DANDO TUMBOS
¿Cómo puedes estar a dos centímetros de la persona que amas sin poder tocarla? – le pregunto a Leo. Y como yo no puedo, me levanto de la cama ahogada para escribir estas líneas, en mitad de la madrugada, gritando en silencio mi pena y suplicando al cielo que le devuelva la razón, que le robe los pensamientos negativos y que le recuerde todo lo bueno que hemos compartido.
No entiendo cómo después de cinco días soportando su ausencia, haciéndonos la vida mas fácil con mensajes y llamadas empalagosas, jurándonos amor eterno y todas esas chorradas que se hacen cuando se está enamorada, nos hayamos reencontrado con una exquisita frialdad, con esa distancia hiriente que hace que nos miremos a los ojos con odio y rencor. Cómo explicar que, si tanto quieres a una persona, puedes destrozarla y machacarla sin piedad una y otra vez, volver a amarla para luego odiarla, besarla para luego tirotearla, abrazarla para luego terminar sola, en el sofá del salón, exhausta de tenerla a un palmo y no poder siquiera rozarla.
No sé qué falla, no sé qué hacemos mal, no sé por qué no funcionamos. Quién inventó esa gilipollez de que el amor lo puede todo, porque ya no me creo nada de las parafernalias románticas que se montan en torno a una relación de pareja perfecta, porque no existe.
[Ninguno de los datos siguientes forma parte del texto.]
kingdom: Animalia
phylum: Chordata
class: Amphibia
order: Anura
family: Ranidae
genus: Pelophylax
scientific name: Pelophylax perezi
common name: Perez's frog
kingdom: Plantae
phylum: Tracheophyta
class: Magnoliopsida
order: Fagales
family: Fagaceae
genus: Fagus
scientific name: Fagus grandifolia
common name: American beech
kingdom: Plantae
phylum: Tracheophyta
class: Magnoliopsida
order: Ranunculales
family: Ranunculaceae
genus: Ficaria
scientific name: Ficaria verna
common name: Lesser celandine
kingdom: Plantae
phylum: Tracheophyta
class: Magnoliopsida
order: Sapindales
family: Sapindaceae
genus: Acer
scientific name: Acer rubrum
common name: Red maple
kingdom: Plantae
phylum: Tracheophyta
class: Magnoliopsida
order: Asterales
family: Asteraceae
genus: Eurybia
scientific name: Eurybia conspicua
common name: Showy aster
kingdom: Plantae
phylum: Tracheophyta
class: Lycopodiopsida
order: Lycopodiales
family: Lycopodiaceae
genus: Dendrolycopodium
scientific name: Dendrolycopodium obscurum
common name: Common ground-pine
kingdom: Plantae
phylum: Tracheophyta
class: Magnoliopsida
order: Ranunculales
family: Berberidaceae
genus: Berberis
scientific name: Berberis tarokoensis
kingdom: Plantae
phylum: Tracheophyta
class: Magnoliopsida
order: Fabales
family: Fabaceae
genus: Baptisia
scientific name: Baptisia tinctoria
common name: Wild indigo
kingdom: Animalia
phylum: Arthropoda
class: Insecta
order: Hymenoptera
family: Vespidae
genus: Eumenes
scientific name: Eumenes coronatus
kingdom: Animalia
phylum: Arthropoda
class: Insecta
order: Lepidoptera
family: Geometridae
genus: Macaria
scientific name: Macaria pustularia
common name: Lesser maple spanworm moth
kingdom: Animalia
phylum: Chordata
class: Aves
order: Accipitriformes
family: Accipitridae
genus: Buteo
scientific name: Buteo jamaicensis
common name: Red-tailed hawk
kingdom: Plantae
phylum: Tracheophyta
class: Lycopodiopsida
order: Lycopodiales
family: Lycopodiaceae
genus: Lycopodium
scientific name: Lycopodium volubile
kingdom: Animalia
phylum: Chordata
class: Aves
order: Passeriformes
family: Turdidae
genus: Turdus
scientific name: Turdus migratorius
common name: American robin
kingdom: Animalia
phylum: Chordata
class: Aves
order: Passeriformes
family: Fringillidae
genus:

Me dejo llevar por el cansancio mental al que estoy sometida continuamente, a la opresión emocional que me obliga a callarme por no liarla, y no soy más que un pedacito de tristeza que anda dando tumbos según pasan las horas, expectante a sus gestos, mendigando una puñetera palabra de cariño que no llega: no encajamos cariño, simplemente no encajamos. Es la canción de cada segundo.
Y me pregunto qué hay que hacer para que dos personas, a las que les sobra el amor, encajen a la perfección, sin portazos, sin gritos ni centímetros de distancia en la misma cama.
A mi tan herido autoestima tengo que añadirle mi insoportable inseguridad, ésa que he ido construyendo y derrumbando un día tras otro a base de inoportunos insultos y desprecios. Pero como dijeron por ahí, tal vez sea yo el problema, la que se pone una venda en los ojos, la que no acepte al prójimo tal como es, la experta en reproches, la enferma de celos, la que exige lo que ni yo misma puedo dar, la que inunda de tristeza los ojos de mi pareja.
Vuelvo a mi rincón, al lado izquierdo de la cama, sabiendo que no podré buscarla, abrazarla, tocarla.
Que ya no siento dos almas unidas en una sino dos cuerpos que se aman pero no se encuentran.
Comentario:
Ánimo Nuukcita!!!!
El 2008 va a ser un gran año (ya lo verás)....
El 2008 va a ser un gran año (ya lo verás)....
Comentario:
Joder Nuuk. Si es que para qué decir nada, si tú ya ves que no es lo que mereces.
Mil besos.
Mil besos.
Comentario:
Vuelvo con una esperanza (Snif)
Pediremos al 2008 esa pieza que hace que no encajeis vale???
Brilla siempre preciosa, no dejes que tu brillo se pierda en las madrugadas tristes.
Un abrazo ENORMEEEEEEEEEE
FELIZ AÑO NUEVO!!!!!!!!!!!!!!!
Pediremos al 2008 esa pieza que hace que no encajeis vale???
Brilla siempre preciosa, no dejes que tu brillo se pierda en las madrugadas tristes.
Un abrazo ENORMEEEEEEEEEE
FELIZ AÑO NUEVO!!!!!!!!!!!!!!!
Comentario:
Llegue aquí por casualidad, buscando una foto en google. queria algo acerca de la felicidad, y vi una en un escrito tuyo de mayo. leí lo que pusiste en el y me parecio bonito. asi que busque tu entrada mas reciente y veo que difiere mucho de esas palabras. bueno, con esto quiero decir que en la vida hay momentos de felicidad y otros de tristeza, por la razon que sea. No es facil tomar una decision cuando uno ama a alguien. el corazon duele mucho cuando sientes que las cosas no son lo que pensabas, o como eran en un comienzo. pero a veces uno tiene que tomar una decision, para estar bien con uno mismo, y salvar lo poco o mucho que se pueda salvar. tal vez asi la otra persona pueda ser honesta consigo misma y hablar de lo que realmente esta sintiendo y pasando. es mi opinion nada mas. Un abrazo, y como te dicen.... avanza, avanza.
Comentario:
Niña, avanza avanza avanza a pasos de vencedora.